- **WHAT THE TASK REQUIRES**
Copy, word for word, the lines below from the one containing "A propos de Violette Scribbles" up to and including the one containing "सत्र आयोजित करने में समर्थ बनाना शामि", with pictures left out.

Stored items from a collection:
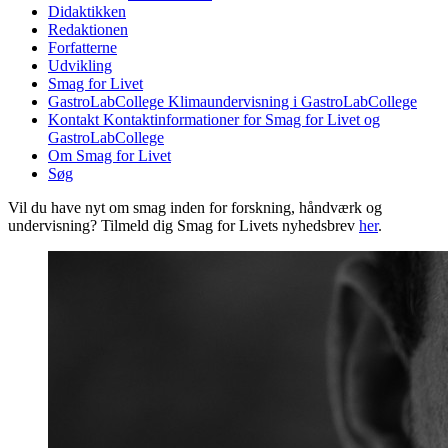
Didaktikken
Redaktionen
Forfatterne
Udvikling
Smag for Livet
GastroLabCollege
Klimaundervisning i GastroLabCollege
Kontakt
Kontaktinformationer for Smag for Livet og
GastroLabCollege
Om Smag for Livet
Søg
Vil du have nyt om smag inden for forskning, håndværk og
undervisning? Tilmeld dig Smag for Livets nyhedsbrev
her
.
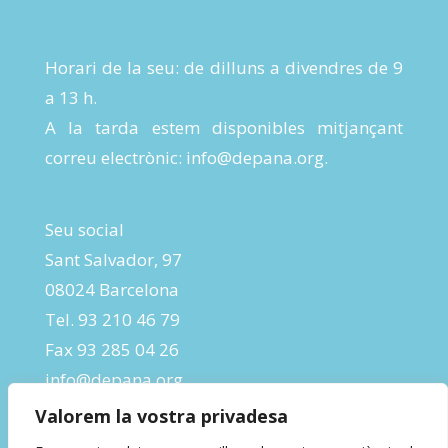
Horari de la seu: de dilluns a divendres de 9
a 13 h.
A la tarda estem disponibles mitjançant
correu electrònic:
info@depana.org
.
Seu social
Sant Salvador, 97
08024 Barcelona
Tel. 93 210 46 79
Fax 93 285 04 26
info@depana.org
Valorem la vostra privadesa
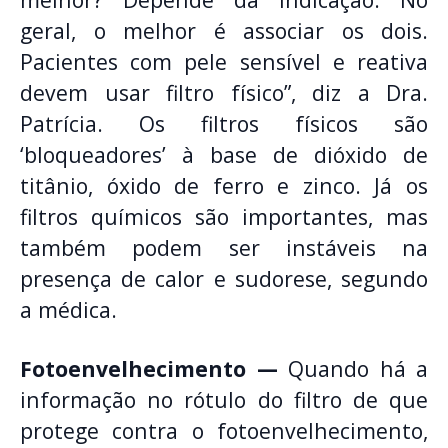
geral, o melhor é associar os dois.
Pacientes com pele sensível e reativa
devem usar filtro físico”, diz a Dra.
Patrícia. Os filtros físicos são
‘bloqueadores’ à base de dióxido de
titânio, óxido de ferro e zinco. Já os
filtros químicos são importantes, mas
também podem ser instáveis na
presença de calor e sudorese, segundo
a médica.
Fotoenvelhecimento —
Quando há a
informação no rótulo do filtro de que
protege contra o fotoenvelhecimento,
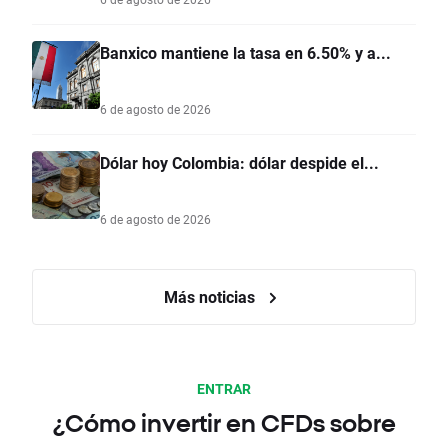
Banxico mantiene la tasa en 6.50% y a...
6 de agosto de 2026
Dólar hoy Colombia: dólar despide el...
6 de agosto de 2026
Más noticias
ENTRAR
¿Cómo invertir en CFDs sobre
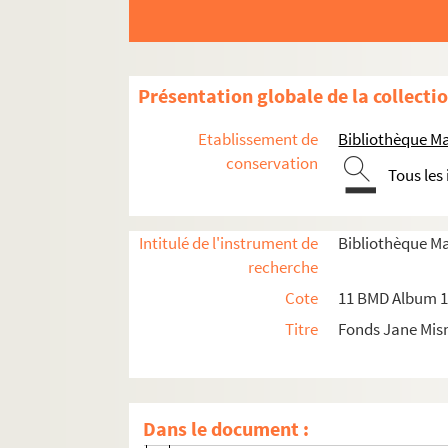
Barbe, Hélène, lectrice de Minerva
Barine, Mme Arvède
Barney, Natalie Clifford
Présentation globale de la collecti
Barret, J., ouvrière
Baulu, Marguerite
Etablissement de
Bibliothèque Ma
Baze, Robert
conservation
Tous les
Beaudonnat, Henriette, lectrice de La Fr
Beauquier, Charles Député
Intitulé de l'instrument de
Bibliothèque M
Beer, Mme Guillaume
recherche
Belinfante, Emmy J.
Cote
11 BMD Album 1 
Benoit, Mme Lucien (Gisèle), signe Une
Titre
Fonds Jane Mi
Berenger, René (sénateur)
Bernard, Marguerite
Bernard-André (A.)
Dans le document :
Bernège, Paulette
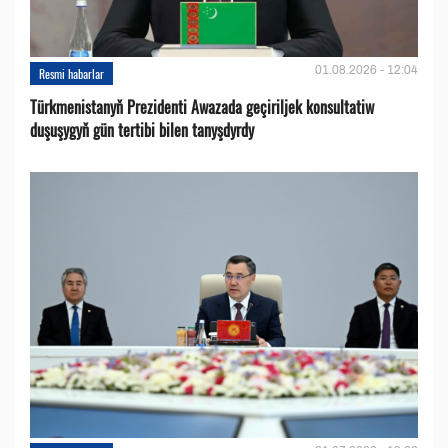
01.08.2026 - 12:04
Resmi habarlar
Türkmenistanyň Prezidenti Awazada geçiriljek konsultatiw
duşuşygyň gün tertibi bilen tanyşdyrdy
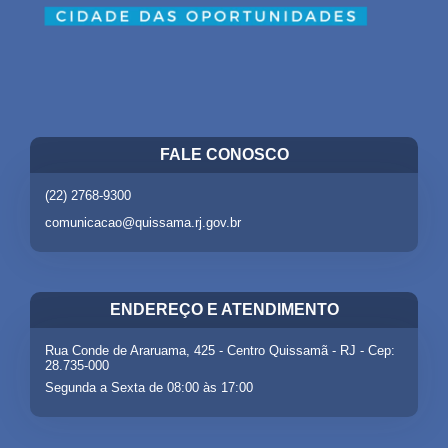
FALE CONOSCO
(22) 2768-9300
comunicacao@quissama.rj.gov.br
ENDEREÇO E ATENDIMENTO
Rua Conde de Araruama, 425 - Centro Quissamã - RJ - Cep:
28.735-000
Segunda a Sexta de 08:00 às 17:00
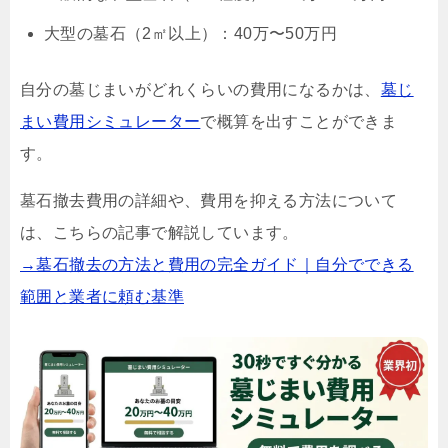
大型の墓石（2㎡以上）：40万〜50万円
自分の墓じまいがどれくらいの費用になるかは、
墓じ
まい費用シミュレーター
で概算を出すことができま
す。
墓石撤去費用の詳細や、費用を抑える方法について
は、こちらの記事で解説しています。
→墓石撤去の方法と費用の完全ガイド｜自分でできる
範囲と業者に頼む基準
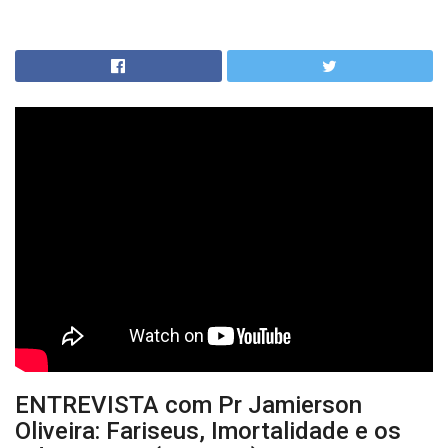
ENTREVISTA com Pr Jamierson
Oliveira: Fariseus, Imortalidade e os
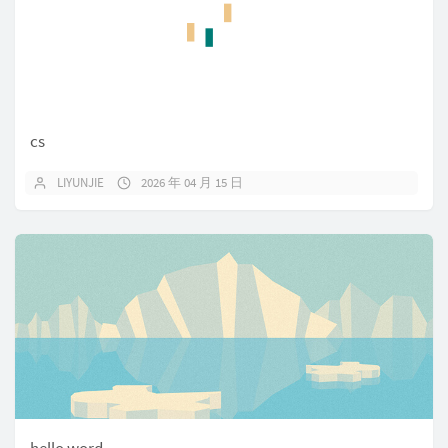
cs
LIYUNJIE
2026 年 04 月 15 日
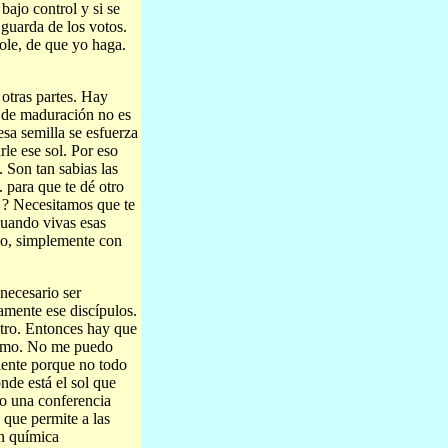
bajo control y si se
 guarda de los votos.
ole, de que yo haga.
 otras partes. Hay
o de maduración no es
sa semilla se esfuerza
rle ese sol. Por eso
 Son tan sabias las
 para que te dé otro
 . ? Necesitamos que te
cuando vivas esas
tio, simplemente con
necesario ser
samente ese discípulos.
stro. Entonces hay que
ismo. No me puedo
iente porque no todo
nde está el sol que
do una conferencia
a que permite a las
ón química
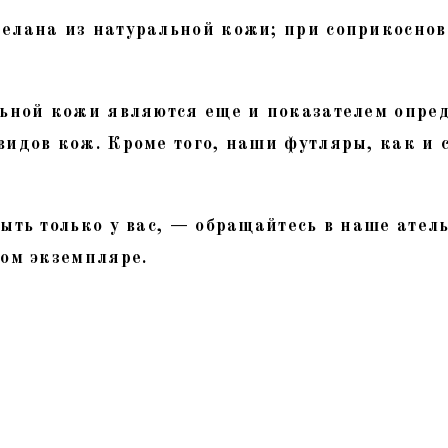
елана из натуральной кожи; при соприкоснове
льной кожи являются еще и показателем опре
видов кож. Кроме того, наши футляры, как и 
ыть только у вас, — обращайтесь в наше ател
ном экземпляре.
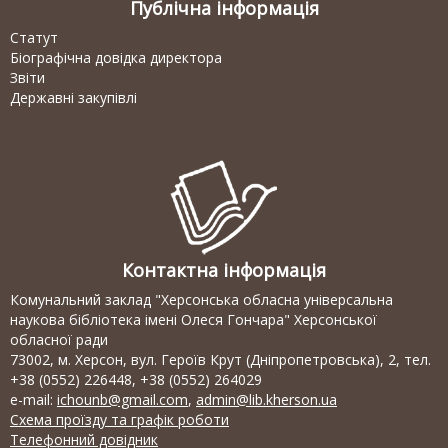
Публічна інформація
Статут
Біографічна довідка директора
Звіти
Державні закупівлі
Контактна інформація
Комунальний заклад "Херсонська обласна універсальна
наукова бібліотека імені Олеся Гончара" Херсонської
обласної ради
73002, м. Херсон, вул. Героїв Крут (Дніпропетровська), 2, тел.
+38 (0552) 226448, +38 (0552) 264029
e-mail:
ichounb@gmail.com
,
admin@lib.kherson.ua
Схема проїзду та графік роботи
Телефонний довідник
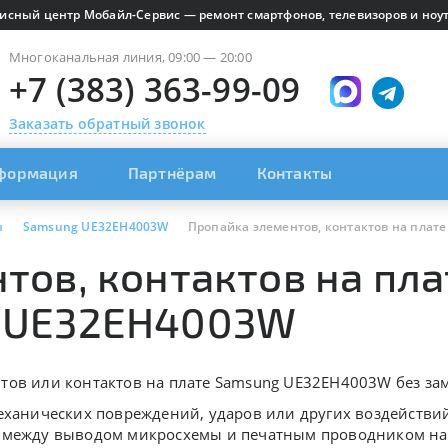
исный центр Мобайл-Сервис — ремонт смартфонов, телевизоров и ноут
Многоканальная линия, 09:00 — 20:00
+7 (383) 363-99-09
Заказать обратный звонок
формация
Партнёрам
Контакты
ы
Samsung UE32EH4003W
Пропайка элементов, контактов на плате 
ов, контактов на плат
 UE32EH4003W
тов или контактов на плате Samsung UE32EH4003W без зам
механических повреждений, ударов или других воздейств
между выводом микросхемы и печатным проводником на пл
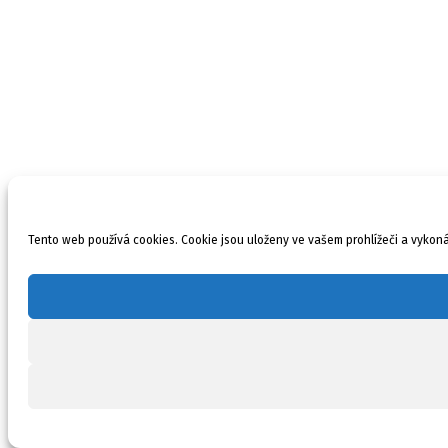
Tento web používá cookies. Cookie jsou uloženy ve vašem prohlížeči a vykonáv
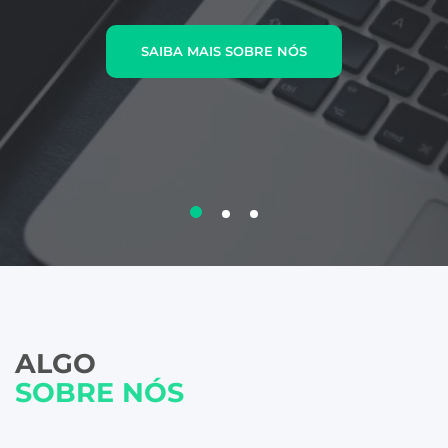
SAIBA MAIS SOBRE NÓS
ALGO
SOBRE NÓS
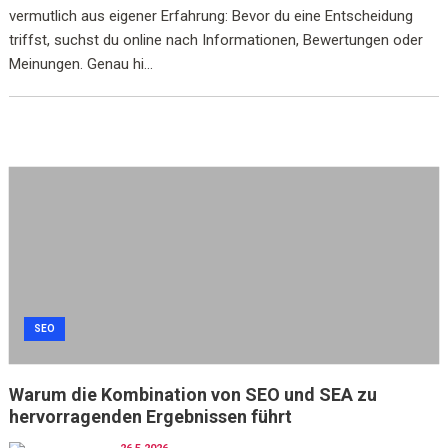
vermutlich aus eigener Erfahrung: Bevor du eine Entscheidung
triffst, suchst du online nach Informationen, Bewertungen oder
Meinungen. Genau hi...
SEO
Warum die Kombination von SEO und SEA zu
hervorragenden Ergebnissen führt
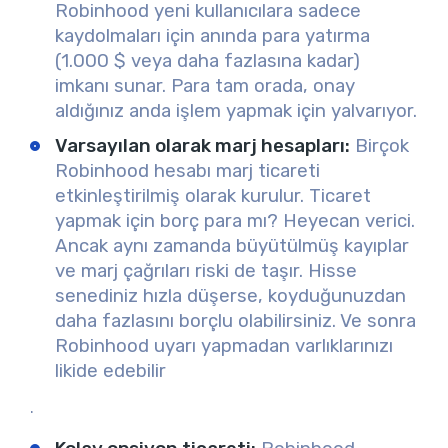
Robinhood yeni kullanıcılara sadece
kaydolmaları için anında para yatırma
(1.000 $ veya daha fazlasına kadar)
imkanı sunar. Para tam orada, onay
aldığınız anda işlem yapmak için yalvarıyor.
Varsayılan olarak marj hesapları:
Birçok
Robinhood hesabı marj ticareti
etkinleştirilmiş olarak kurulur. Ticaret
yapmak için borç para mı? Heyecan verici.
Ancak aynı zamanda büyütülmüş kayıplar
ve marj çağrıları riski de taşır. Hisse
senediniz hızla düşerse, koyduğunuzdan
daha fazlasını borçlu olabilirsiniz. Ve sonra
Robinhood uyarı yapmadan varlıklarınızı
likide edebilir
.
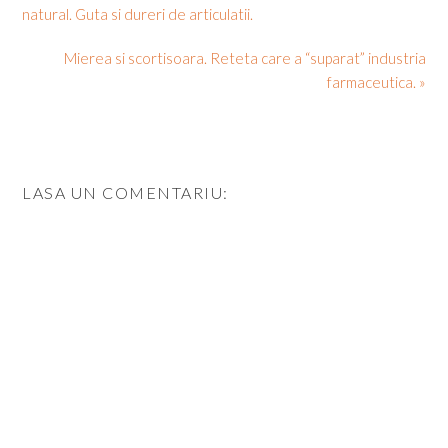
natural. Guta si dureri de articulatii.
Mierea si scortisoara. Reteta care a “suparat” industria
farmaceutica. »
LASA UN COMENTARIU:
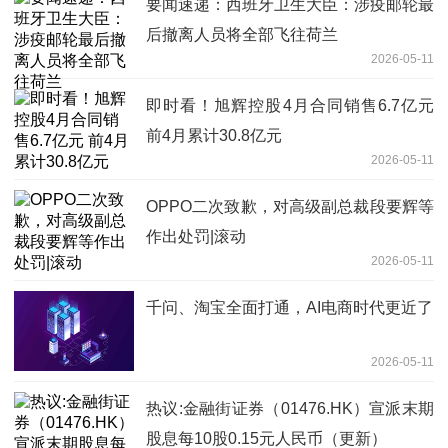
要闻速递：西班牙卫生大臣：涉疫邮轮最
后撤离人员将全部飞往荷兰
2026-05-11
即时看！旭辉控股4月合同销售6.7亿元
前4月累计30.8亿元
2026-05-11
OPPO二次致歉，对高级副总裁段要辉等
作出处罚|滚动
2026-05-11
千问、淘宝全面打通，AI电商时代更近了
2026-05-11
热议:金融街证券（01476.HK）宣派末期
股息每10股0.15元人民币（更新）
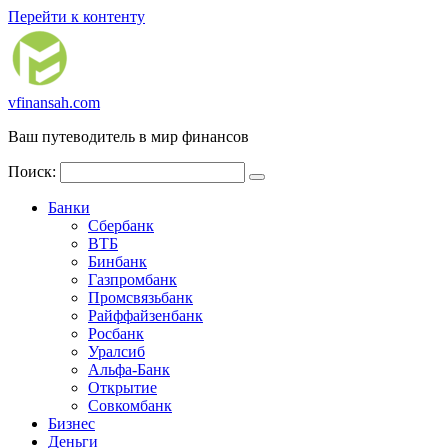
Перейти к контенту
vfinansah.com
Ваш путеводитель в мир финансов
Поиск:
Банки
Сбербанк
ВТБ
Бинбанк
Газпромбанк
Промсвязьбанк
Райффайзенбанк
Росбанк
Уралсиб
Альфа-Банк
Открытие
Совкомбанк
Бизнес
Деньги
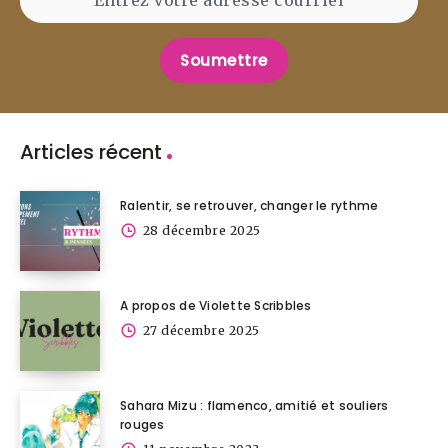
Soumettre
Articles récent
Ralentir, se retrouver, changer le rythme
28 décembre 2025
A propos de Violette Scribbles
27 décembre 2025
Sahara Mizu : flamenco, amitié et souliers
rouges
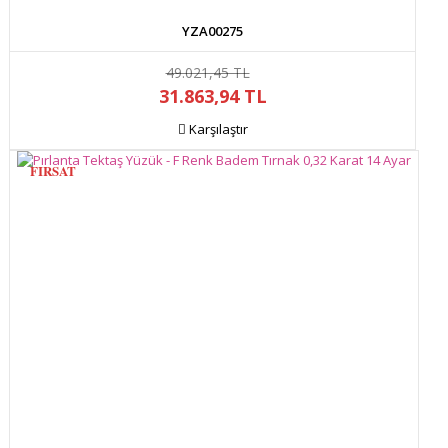
YZA00275
49.021,45 TL
31.863,94 TL
Karşılaştır
FIRSAT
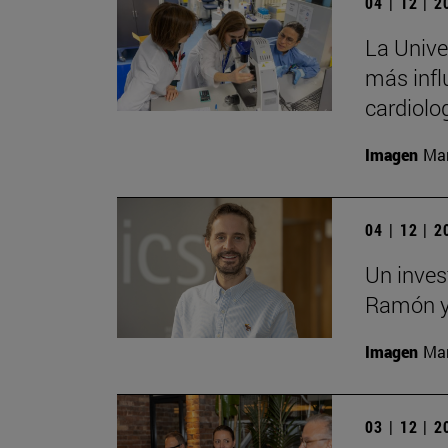
04 | 12 | 
La Univer
más infl
cardiolo
Imagen
Man
04 | 12 | 
Un inves
Ramón y 
Imagen
Man
03 | 12 | 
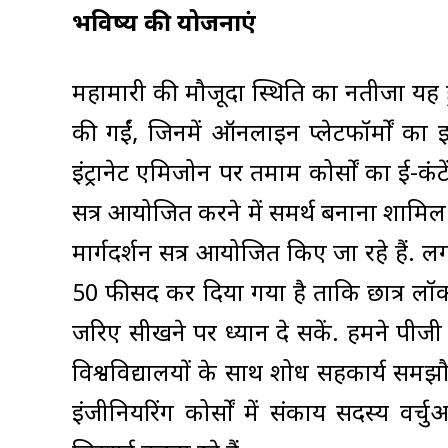
भविष्य की योजनाएं
महामारी की मौजूदा स्थिति का नतीजा यह 
की गईं, जिनमें ऑनलाइन प्लेटफॉर्मों का 
इंट्रानेट एमिजोन पर तमाम कोर्सों का ई-कंट
सत्र आयोजित करने में समर्थ बनाना शामि
मार्गदर्शन सत्र आयोजित किए जा रहे हैं
50 फीसद कर दिया गया है ताकि छात्र लॉ
जरिए सीखने पर ध्यान दे सकें. हमने पीजी स
विश्वविद्यालयों के साथ शोध सहकार्य समझ
इंजीनियरिंग कोर्सों में संकाय सदस्य वर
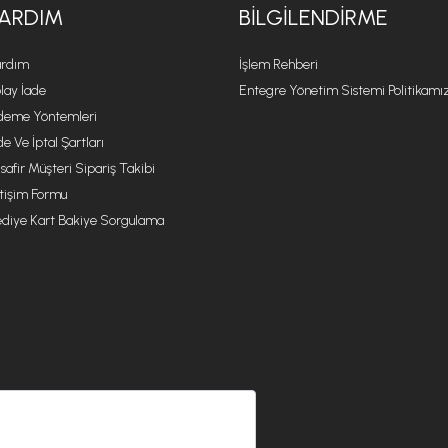
ARDIM
BILGILENDIRME
rdım
İşlem Rehberi
lay İade
Entegre Yönetim Sistemi Politikamı
eme Yöntemleri
de Ve İptal Şartları
safir Müşteri Sipariş Takibi
etişim Formu
diye Kart Bakiye Sorgulama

- **ANSWER**
A propos de Violette Scribbles
27 décembre 2025
Sahara Mizu : flamenco, amitié et souliers
rouges
YZA00275
49.021,45 TL
31.863,94 TL
Karşılaştır
FIRSAT
04 | 12 | 
La Univer
más infl
cardiolo
Imagen
Man
04 | 12 | 
Un inves
Ramón y 
Imagen
Man
03 | 12 | 
भविष्य की योजनाएं
महामारी की मौजूदा स्थिति का नतीजा यह 
की गईं, जिनमें ऑनलाइन प्लेटफॉर्मों का 
इंट्रानेट एमिजोन पर तमाम कोर्सों का ई-कंट
सत्र आयोजित करने में समर्थ बनाना शामि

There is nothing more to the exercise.